Staying connected, staying close, is something we all seem to have our own, somehow secret, views on but rarely give consideration to until it's absent. Until recently technology was much maligned, viewed as a contributor to the absence of 'real' connection, devices of distraction and distance, that create electronic walls between us and the ones we care about.
But that view has surely changed in recent times. What a lifeline our technology has been for families and friends in this current lockdown life we lead. How grateful are the grandparents able to FaceTime with their grandchildren? How much of a release is found in an online quiz with friends and some music on Zoom? And how much solidarity and comfort exists in sharing pictures and tactics about getting through it all on Facebook or Insta?
There are those already 'plugged in' and comfortable in this world, but so many more have begun to access it and discover new ways of making connections with those they love and need in their lives.
This isn't a love letter to technology. I don't have a horse in the race (or maybe I've bet each way!!) as I work both online and in person so see the benefits of both and understand people's preferences either way.
What this does highlight to me is how much more connected we can be when we open ourselves up to new possibilities and ways of communicating with each other. We can all get a little stuck, a little stayed, when it comes to how we talk to each other, who we talk to even. By letting go of some of those things, those old ways (or being forced to by a pandemic!) we can allow ourselves to explore new avenues of communication we had not considered before, avenues that may be more easily walked by those we communicate with less well.
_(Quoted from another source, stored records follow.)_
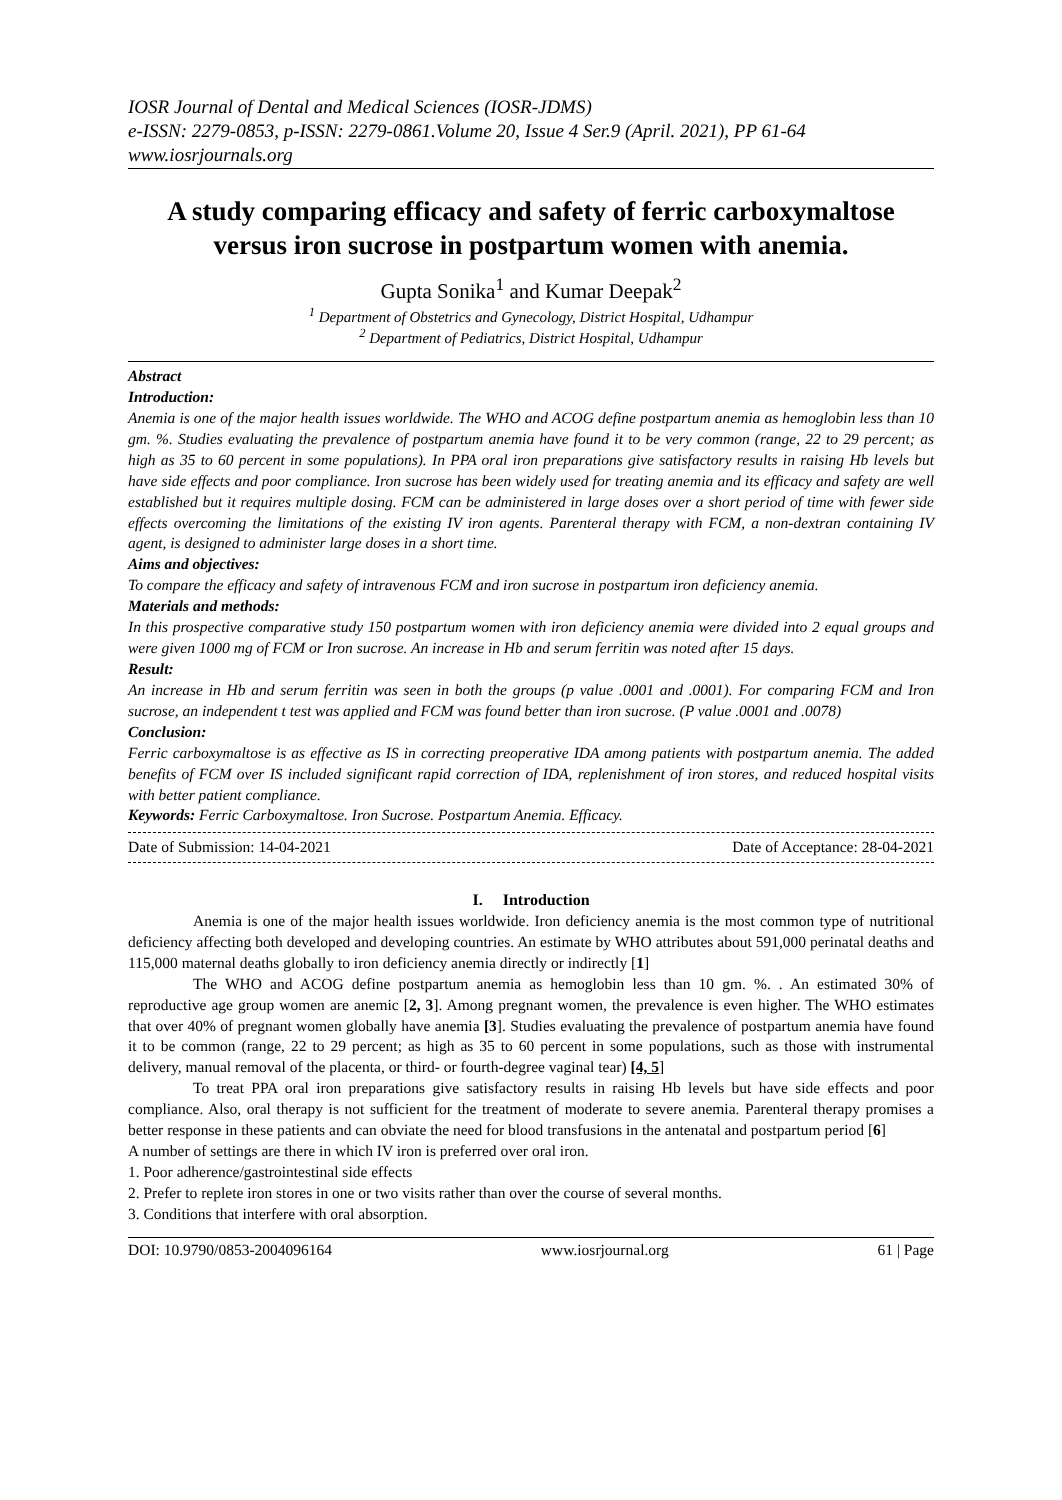IOSR Journal of Dental and Medical Sciences (IOSR-JDMS)
e-ISSN: 2279-0853, p-ISSN: 2279-0861.Volume 20, Issue 4 Ser.9 (April. 2021), PP 61-64
www.iosrjournals.org
A study comparing efficacy and safety of ferric carboxymaltose versus iron sucrose in postpartum women with anemia.
Gupta Sonika<sup>1</sup> and Kumar Deepak<sup>2</sup>
<sup>1</sup> Department of Obstetrics and Gynecology, District Hospital, Udhampur
<sup>2</sup> Department of Pediatrics, District Hospital, Udhampur
Abstract
Introduction:
Anemia is one of the major health issues worldwide. The WHO and ACOG define postpartum anemia as hemoglobin less than 10 gm. %. Studies evaluating the prevalence of postpartum anemia have found it to be very common (range, 22 to 29 percent; as high as 35 to 60 percent in some populations). In PPA oral iron preparations give satisfactory results in raising Hb levels but have side effects and poor compliance. Iron sucrose has been widely used for treating anemia and its efficacy and safety are well established but it requires multiple dosing. FCM can be administered in large doses over a short period of time with fewer side effects overcoming the limitations of the existing IV iron agents. Parenteral therapy with FCM, a non-dextran containing IV agent, is designed to administer large doses in a short time.
Aims and objectives:
To compare the efficacy and safety of intravenous FCM and iron sucrose in postpartum iron deficiency anemia.
Materials and methods:
In this prospective comparative study 150 postpartum women with iron deficiency anemia were divided into 2 equal groups and were given 1000 mg of FCM or Iron sucrose. An increase in Hb and serum ferritin was noted after 15 days.
Result:
An increase in Hb and serum ferritin was seen in both the groups (p value .0001 and .0001). For comparing FCM and Iron sucrose, an independent t test was applied and FCM was found better than iron sucrose. (P value .0001 and .0078)
Conclusion:
Ferric carboxymaltose is as effective as IS in correcting preoperative IDA among patients with postpartum anemia. The added benefits of FCM over IS included significant rapid correction of IDA, replenishment of iron stores, and reduced hospital visits with better patient compliance.
Keywords: Ferric Carboxymaltose. Iron Sucrose. Postpartum Anemia. Efficacy.
Date of Submission: 14-04-2021 Date of Acceptance: 28-04-2021
I. Introduction
Anemia is one of the major health issues worldwide. Iron deficiency anemia is the most common type of nutritional deficiency affecting both developed and developing countries. An estimate by WHO attributes about 591,000 perinatal deaths and 115,000 maternal deaths globally to iron deficiency anemia directly or indirectly [1]
The WHO and ACOG define postpartum anemia as hemoglobin less than 10 gm. %. . An estimated 30% of reproductive age group women are anemic [2, 3]. Among pregnant women, the prevalence is even higher. The WHO estimates that over 40% of pregnant women globally have anemia [3]. Studies evaluating the prevalence of postpartum anemia have found it to be common (range, 22 to 29 percent; as high as 35 to 60 percent in some populations, such as those with instrumental delivery, manual removal of the placenta, or third- or fourth-degree vaginal tear) [4, 5]
To treat PPA oral iron preparations give satisfactory results in raising Hb levels but have side effects and poor compliance. Also, oral therapy is not sufficient for the treatment of moderate to severe anemia. Parenteral therapy promises a better response in these patients and can obviate the need for blood transfusions in the antenatal and postpartum period [6]
A number of settings are there in which IV iron is preferred over oral iron.
1. Poor adherence/gastrointestinal side effects
2. Prefer to replete iron stores in one or two visits rather than over the course of several months.
3. Conditions that interfere with oral absorption.
DOI: 10.9790/0853-2004096164 www.iosrjournal.org 61 | Page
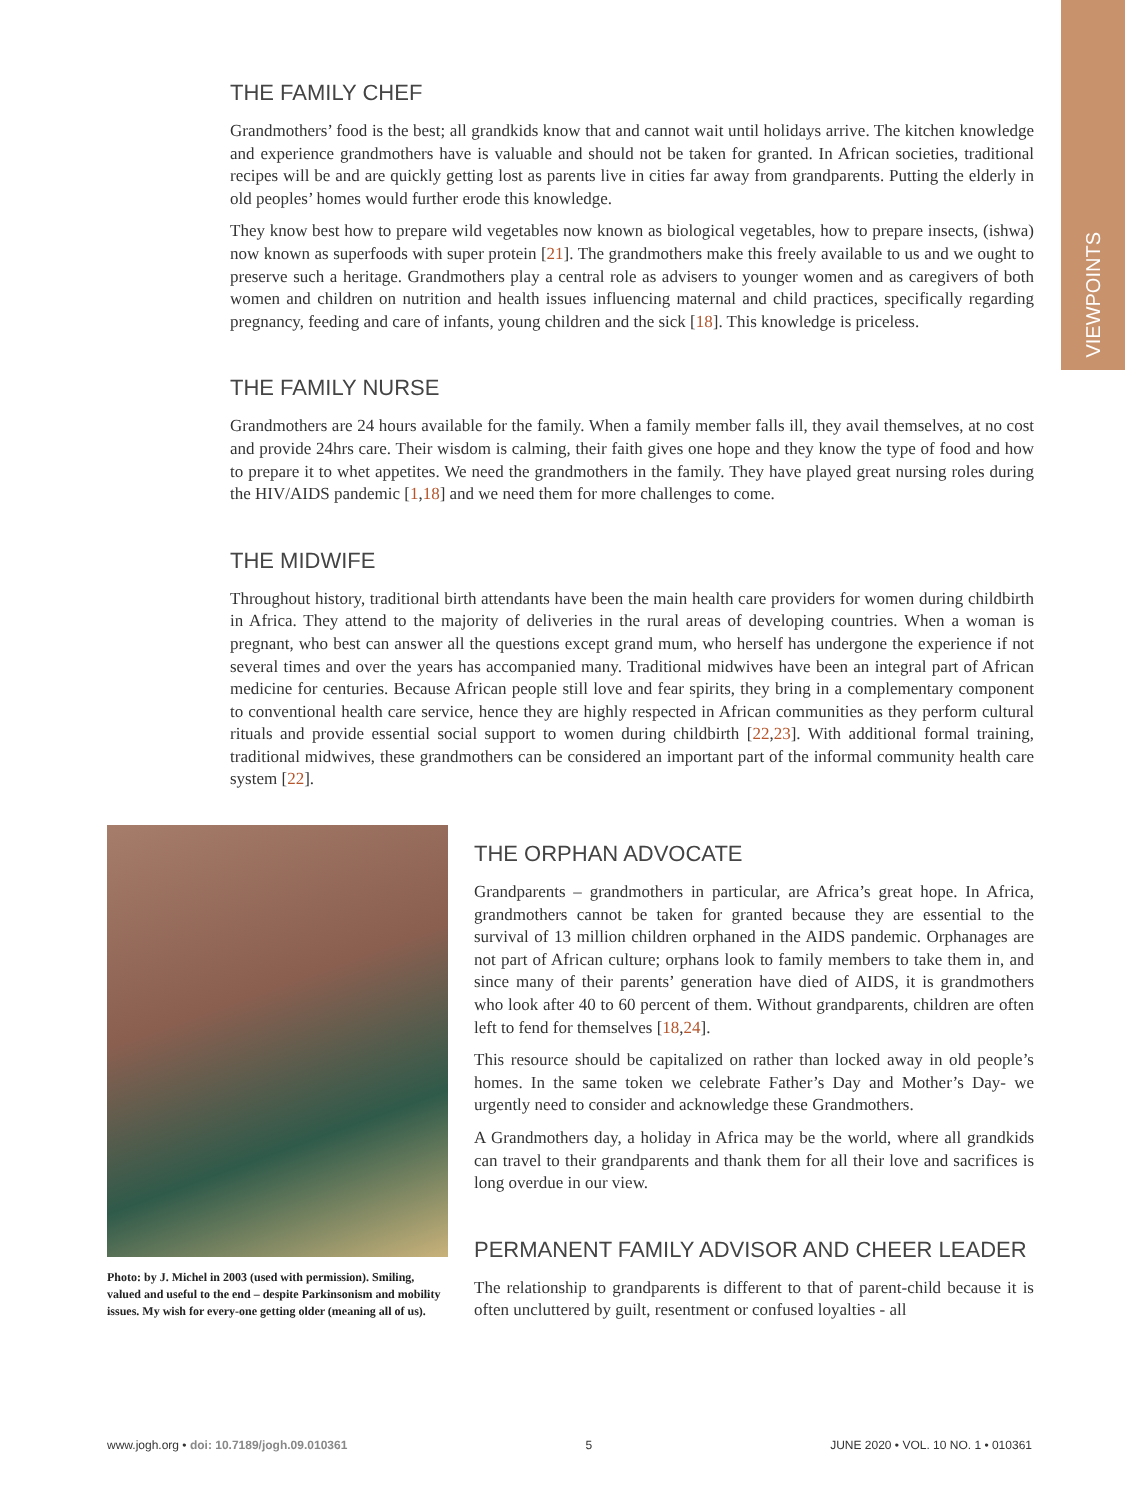VIEWPOINTS
THE FAMILY CHEF
Grandmothers’ food is the best; all grandkids know that and cannot wait until holidays arrive. The kitchen knowledge and experience grandmothers have is valuable and should not be taken for granted. In African societies, traditional recipes will be and are quickly getting lost as parents live in cities far away from grandparents. Putting the elderly in old peoples’ homes would further erode this knowledge.
They know best how to prepare wild vegetables now known as biological vegetables, how to prepare insects, (ishwa) now known as superfoods with super protein [21]. The grandmothers make this freely available to us and we ought to preserve such a heritage. Grandmothers play a central role as advisers to younger women and as caregivers of both women and children on nutrition and health issues influencing maternal and child practices, specifically regarding pregnancy, feeding and care of infants, young children and the sick [18]. This knowledge is priceless.
THE FAMILY NURSE
Grandmothers are 24 hours available for the family. When a family member falls ill, they avail themselves, at no cost and provide 24hrs care. Their wisdom is calming, their faith gives one hope and they know the type of food and how to prepare it to whet appetites. We need the grandmothers in the family. They have played great nursing roles during the HIV/AIDS pandemic [1,18] and we need them for more challenges to come.
THE MIDWIFE
Throughout history, traditional birth attendants have been the main health care providers for women during childbirth in Africa. They attend to the majority of deliveries in the rural areas of developing countries. When a woman is pregnant, who best can answer all the questions except grand mum, who herself has undergone the experience if not several times and over the years has accompanied many. Traditional midwives have been an integral part of African medicine for centuries. Because African people still love and fear spirits, they bring in a complementary component to conventional health care service, hence they are highly respected in African communities as they perform cultural rituals and provide essential social support to women during childbirth [22,23]. With additional formal training, traditional midwives, these grandmothers can be considered an important part of the informal community health care system [22].
Photo: by J. Michel in 2003 (used with permission). Smiling, valued and useful to the end – despite Parkinsonism and mobility issues. My wish for every-one getting older (meaning all of us).
THE ORPHAN ADVOCATE
Grandparents – grandmothers in particular, are Africa’s great hope. In Africa, grandmothers cannot be taken for granted because they are essential to the survival of 13 million children orphaned in the AIDS pandemic. Orphanages are not part of African culture; orphans look to family members to take them in, and since many of their parents’ generation have died of AIDS, it is grandmothers who look after 40 to 60 percent of them. Without grandparents, children are often left to fend for themselves [18,24].
This resource should be capitalized on rather than locked away in old people’s homes. In the same token we celebrate Father’s Day and Mother’s Day- we urgently need to consider and acknowledge these Grandmothers.
A Grandmothers day, a holiday in Africa may be the world, where all grandkids can travel to their grandparents and thank them for all their love and sacrifices is long overdue in our view.
PERMANENT FAMILY ADVISOR AND CHEER LEADER
The relationship to grandparents is different to that of parent-child because it is often uncluttered by guilt, resentment or confused loyalties - all
www.jogh.org • doi: 10.7189/jogh.09.010361 5 JUNE 2020 • VOL. 10 NO. 1 • 010361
This does require a little step outside of our comfort zones, a slight change of perspective, of seeing the world through a different lens for a moment. But the more we consider the best way to connect and communicate from the perspective of the other person, the more chance we give ourselves of being heard and truly hearing them in return.
It could be a text message out of the blue. A just right gift sent for no other reason than because it made you think of them. It could be the touch of your hand on their shoulder, in their hand, on their cheek. A walk in silence or a shared laugh late into the night. It could be just letting someone know that you're thinking of them and you're there when they are ready.
What ever it is that keeps us within reach of each other, the truth is we each know what that thing is for ourselves and for each other, what would begin the conversation, what holds meaning. We just need to be willing to lean into it.
To reach out.
To connect.
To make sure we remain within touching distance.